How to complete this task -> In the listing below, copy out everything from the line containing "right shoulder: (296, 302, -7)" down to the line containing "left hip: (917, 533, -10)", including both of those lines. Leave the pictures out of your copy.

(Human pose images with coordinates)

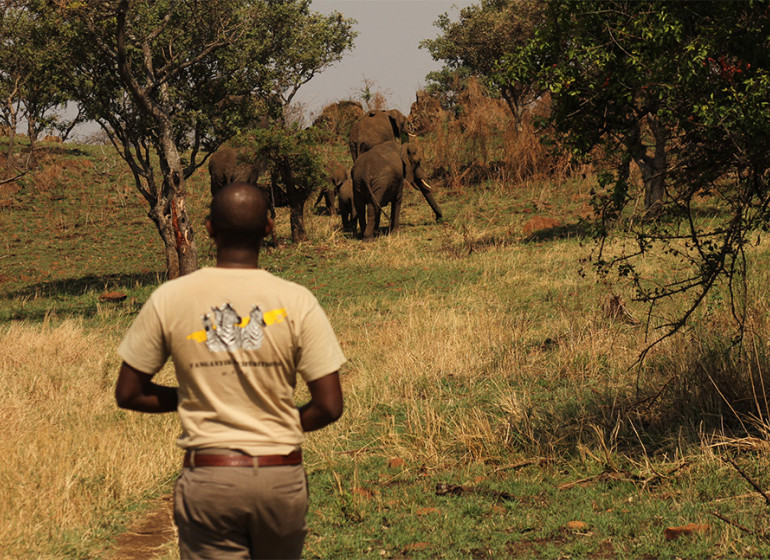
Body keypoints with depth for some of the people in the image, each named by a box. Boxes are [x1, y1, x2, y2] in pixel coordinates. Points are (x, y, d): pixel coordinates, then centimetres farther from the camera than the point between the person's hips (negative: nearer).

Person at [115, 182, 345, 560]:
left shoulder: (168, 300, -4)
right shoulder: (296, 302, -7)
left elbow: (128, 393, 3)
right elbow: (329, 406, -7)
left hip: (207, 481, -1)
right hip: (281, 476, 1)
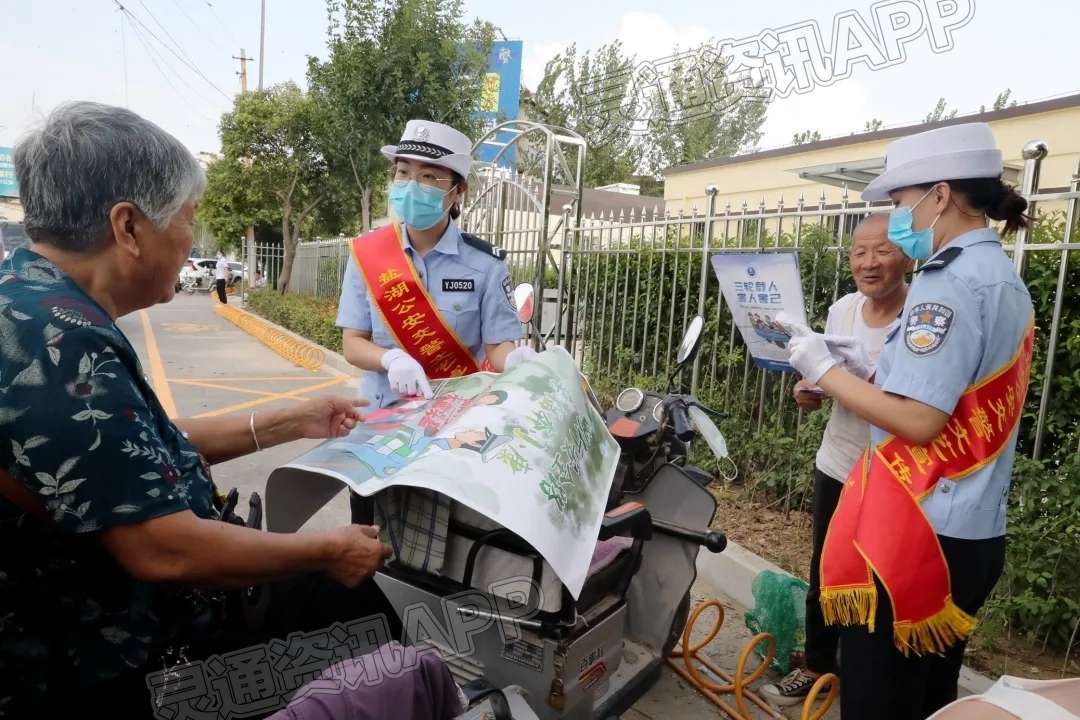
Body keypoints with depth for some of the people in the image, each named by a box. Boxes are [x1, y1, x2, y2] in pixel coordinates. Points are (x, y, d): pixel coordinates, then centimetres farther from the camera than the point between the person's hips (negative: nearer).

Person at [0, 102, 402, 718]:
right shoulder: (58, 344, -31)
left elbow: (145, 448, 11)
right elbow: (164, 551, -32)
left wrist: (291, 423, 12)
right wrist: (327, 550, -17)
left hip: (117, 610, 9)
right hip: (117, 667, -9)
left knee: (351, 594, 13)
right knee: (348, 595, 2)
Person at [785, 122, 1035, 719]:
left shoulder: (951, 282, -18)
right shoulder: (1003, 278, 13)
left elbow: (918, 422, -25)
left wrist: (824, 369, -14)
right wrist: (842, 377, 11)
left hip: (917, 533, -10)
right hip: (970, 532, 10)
--
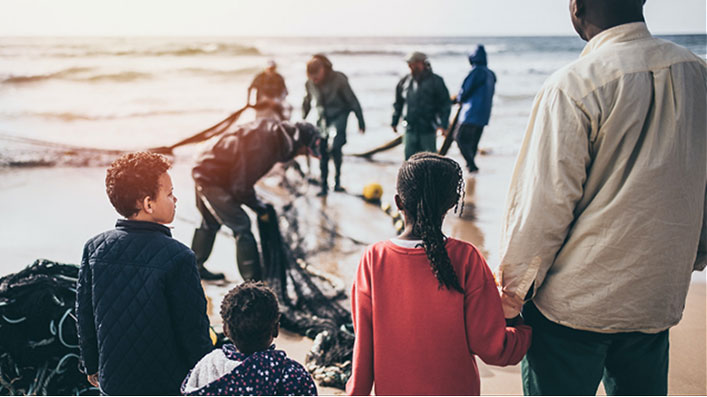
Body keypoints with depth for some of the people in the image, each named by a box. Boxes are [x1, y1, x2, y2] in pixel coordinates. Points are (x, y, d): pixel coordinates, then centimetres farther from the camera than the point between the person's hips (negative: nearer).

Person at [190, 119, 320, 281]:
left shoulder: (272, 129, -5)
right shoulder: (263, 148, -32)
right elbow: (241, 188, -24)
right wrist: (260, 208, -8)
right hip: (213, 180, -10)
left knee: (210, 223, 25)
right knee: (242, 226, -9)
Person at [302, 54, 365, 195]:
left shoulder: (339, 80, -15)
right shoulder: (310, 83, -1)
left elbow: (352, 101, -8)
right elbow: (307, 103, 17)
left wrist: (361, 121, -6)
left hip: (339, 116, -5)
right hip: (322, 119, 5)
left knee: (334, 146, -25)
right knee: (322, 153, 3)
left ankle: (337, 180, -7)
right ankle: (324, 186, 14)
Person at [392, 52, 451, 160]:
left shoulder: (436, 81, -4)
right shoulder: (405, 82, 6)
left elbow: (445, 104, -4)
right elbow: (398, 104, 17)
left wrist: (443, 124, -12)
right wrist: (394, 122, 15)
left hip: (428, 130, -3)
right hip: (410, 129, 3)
---
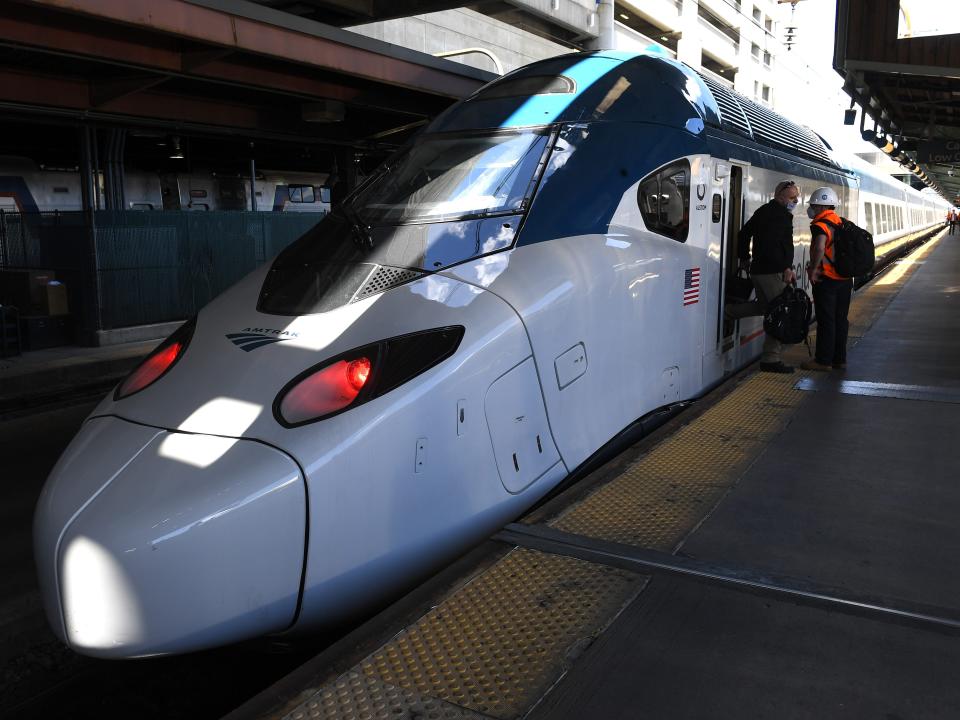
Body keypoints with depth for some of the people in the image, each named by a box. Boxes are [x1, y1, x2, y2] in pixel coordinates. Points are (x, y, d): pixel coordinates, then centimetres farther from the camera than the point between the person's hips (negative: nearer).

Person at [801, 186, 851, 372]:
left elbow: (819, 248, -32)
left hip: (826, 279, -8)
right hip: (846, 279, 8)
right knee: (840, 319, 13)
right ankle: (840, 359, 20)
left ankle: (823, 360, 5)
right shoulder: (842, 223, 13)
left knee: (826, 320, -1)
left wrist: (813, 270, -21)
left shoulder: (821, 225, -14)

Written solution ->
right shoulder: (296, 302, -7)
left elbow: (128, 393, 3)
right elbow: (329, 406, -7)
left hip: (207, 481, -1)
right hip: (281, 476, 1)
Body keypoints with depth for some of the people in the image, each named by a box. Boxes are [x1, y1, x2, y2] in pixel coordinates. Points are (x, y, d): pixel coordinates, then centimetres farther from the camera than the point between the person's hips (negative: nearer).

Person at [0, 102, 402, 718]:
right shoulder: (58, 344, -31)
left elbow: (145, 448, 11)
right elbow: (164, 551, -32)
left wrist: (291, 423, 12)
right wrist: (327, 550, -17)
left hip: (117, 610, 9)
right hip: (117, 667, -9)
left knee: (351, 594, 13)
right knee: (348, 595, 2)
Person at [785, 122, 1035, 719]:
left shoulder: (951, 282, -18)
right shoulder: (1003, 278, 13)
left elbow: (918, 422, -25)
left wrist: (824, 369, -14)
right wrist: (842, 377, 11)
left hip: (917, 533, -10)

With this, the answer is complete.